%%

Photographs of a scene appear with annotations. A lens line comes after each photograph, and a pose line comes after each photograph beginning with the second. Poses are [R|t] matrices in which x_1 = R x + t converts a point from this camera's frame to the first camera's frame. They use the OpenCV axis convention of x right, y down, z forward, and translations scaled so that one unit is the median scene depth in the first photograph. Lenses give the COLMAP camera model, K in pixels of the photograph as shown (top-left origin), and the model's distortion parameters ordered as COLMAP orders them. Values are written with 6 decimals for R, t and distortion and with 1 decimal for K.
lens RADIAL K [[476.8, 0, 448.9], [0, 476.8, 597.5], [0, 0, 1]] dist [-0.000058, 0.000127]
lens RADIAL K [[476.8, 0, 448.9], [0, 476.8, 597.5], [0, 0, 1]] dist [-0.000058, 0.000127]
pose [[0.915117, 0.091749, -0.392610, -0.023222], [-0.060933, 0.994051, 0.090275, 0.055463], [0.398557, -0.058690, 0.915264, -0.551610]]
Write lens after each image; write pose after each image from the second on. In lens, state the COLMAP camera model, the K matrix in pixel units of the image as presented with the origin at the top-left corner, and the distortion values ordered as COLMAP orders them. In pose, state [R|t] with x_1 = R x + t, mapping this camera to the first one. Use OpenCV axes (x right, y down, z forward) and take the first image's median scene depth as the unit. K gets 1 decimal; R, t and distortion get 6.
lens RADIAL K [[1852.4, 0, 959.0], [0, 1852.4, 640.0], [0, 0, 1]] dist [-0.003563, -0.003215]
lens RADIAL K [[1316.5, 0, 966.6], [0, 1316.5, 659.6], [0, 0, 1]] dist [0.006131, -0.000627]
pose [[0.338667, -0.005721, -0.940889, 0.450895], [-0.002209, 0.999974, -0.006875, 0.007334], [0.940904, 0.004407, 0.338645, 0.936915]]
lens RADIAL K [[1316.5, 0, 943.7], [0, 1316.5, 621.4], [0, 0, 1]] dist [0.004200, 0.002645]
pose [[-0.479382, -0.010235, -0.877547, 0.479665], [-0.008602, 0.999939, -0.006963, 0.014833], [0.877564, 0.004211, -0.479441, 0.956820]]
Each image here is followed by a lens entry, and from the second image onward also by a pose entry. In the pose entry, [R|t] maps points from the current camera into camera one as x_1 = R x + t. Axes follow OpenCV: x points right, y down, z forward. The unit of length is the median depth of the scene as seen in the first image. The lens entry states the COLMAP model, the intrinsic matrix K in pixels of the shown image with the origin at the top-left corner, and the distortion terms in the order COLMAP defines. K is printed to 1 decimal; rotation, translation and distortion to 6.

%%

Work instructions. List the rows from the line containing "Write lens after" up to and including the line containing "0.004211, -0.479441, 0.956820]]" as a numbered list, omitting blank lines.

Reply to the exercise.
1. Write lens after each image; write pose after each image from the second on. In lens, state the COLMAP camera model, the K matrix in pixel units of the image as presented with the origin at the top-left corner, and the distortion values ordered as COLMAP orders them. In pose, state [R|t] with x_1 = R x + t, mapping this camera to the first one. Use OpenCV axes (x right, y down, z forward) and take the first image's median scene depth as the unit. K gets 1 decimal; R, t and distortion get 6.
2. lens RADIAL K [[1852.4, 0, 959.0], [0, 1852.4, 640.0], [0, 0, 1]] dist [-0.003563, -0.003215]
3. lens RADIAL K [[1316.5, 0, 966.6], [0, 1316.5, 659.6], [0, 0, 1]] dist [0.006131, -0.000627]
4. pose [[0.338667, -0.005721, -0.940889, 0.450895], [-0.002209, 0.999974, -0.006875, 0.007334], [0.940904, 0.004407, 0.338645, 0.936915]]
5. lens RADIAL K [[1316.5, 0, 943.7], [0, 1316.5, 621.4], [0, 0, 1]] dist [0.004200, 0.002645]
6. pose [[-0.479382, -0.010235, -0.877547, 0.479665], [-0.008602, 0.999939, -0.006963, 0.014833], [0.877564, 0.004211, -0.479441, 0.956820]]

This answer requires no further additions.